BEGIN Records shown

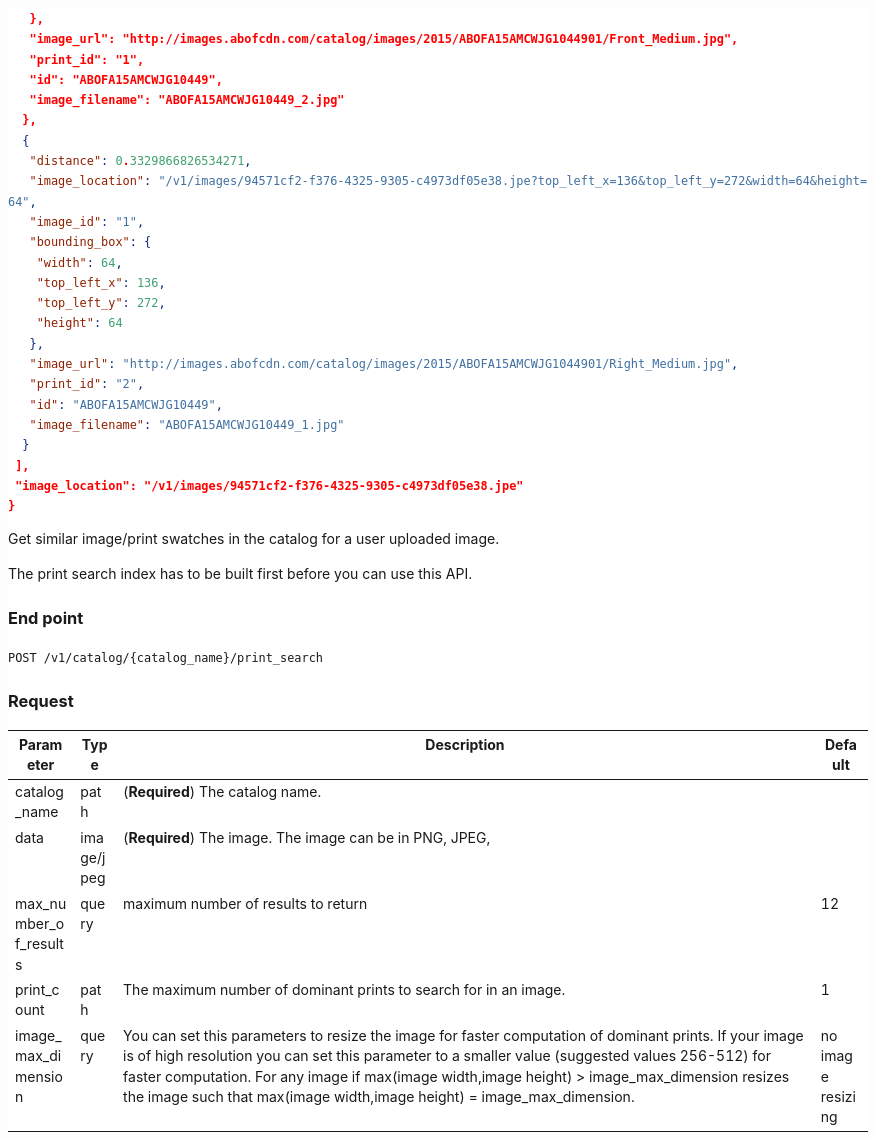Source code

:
 ```json
   },
   "image_url": "http://images.abofcdn.com/catalog/images/2015/ABOFA15AMCWJG1044901/Front_Medium.jpg",
   "print_id": "1",
   "id": "ABOFA15AMCWJG10449",
   "image_filename": "ABOFA15AMCWJG10449_2.jpg"
  },
  {
   "distance": 0.3329866826534271,
   "image_location": "/v1/images/94571cf2-f376-4325-9305-c4973df05e38.jpe?top_left_x=136&top_left_y=272&width=64&height=64",
   "image_id": "1",
   "bounding_box": {
    "width": 64,
    "top_left_x": 136,
    "top_left_y": 272,
    "height": 64
   },
   "image_url": "http://images.abofcdn.com/catalog/images/2015/ABOFA15AMCWJG1044901/Right_Medium.jpg",
   "print_id": "2",
   "id": "ABOFA15AMCWJG10449",
   "image_filename": "ABOFA15AMCWJG10449_1.jpg"
  }
 ],
 "image_location": "/v1/images/94571cf2-f376-4325-9305-c4973df05e38.jpe"
}
```


Get similar image/print swatches in the catalog for a user uploaded image.

<aside class="notice">
The print search index has to be built first before you can use this API.  
</aside>

### End point

`POST /v1/catalog/{catalog_name}/print_search`

### Request

Parameter | Type | Description | Default
--------- | ------- | ----------- | ----------- 
catalog_name | path | (**Required**) The catalog name. |
data | image/jpeg | (**Required**) The image. The image can be in PNG, JPEG, 
max_number_of_results | query | maximum number of results to return | 12
print_count | path | The maximum number of dominant prints to search for in an image. | 1
image_max_dimension | query | You can set this parameters to resize the image for faster computation of dominant prints. If your image is of high resolution you can set this parameter to a smaller value (suggested values 256-512) for faster computation. For any image if max(image width,image height) > image_max_dimension resizes the image such that max(image width,image height) = image_max_dimension. | no image resizing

END Records shown

From the entries above, copy every line containing the word "number".

max_number_of_results | query | maximum number of results to return | 12
print_count | path | The maximum number of dominant prints to search for in an image. | 1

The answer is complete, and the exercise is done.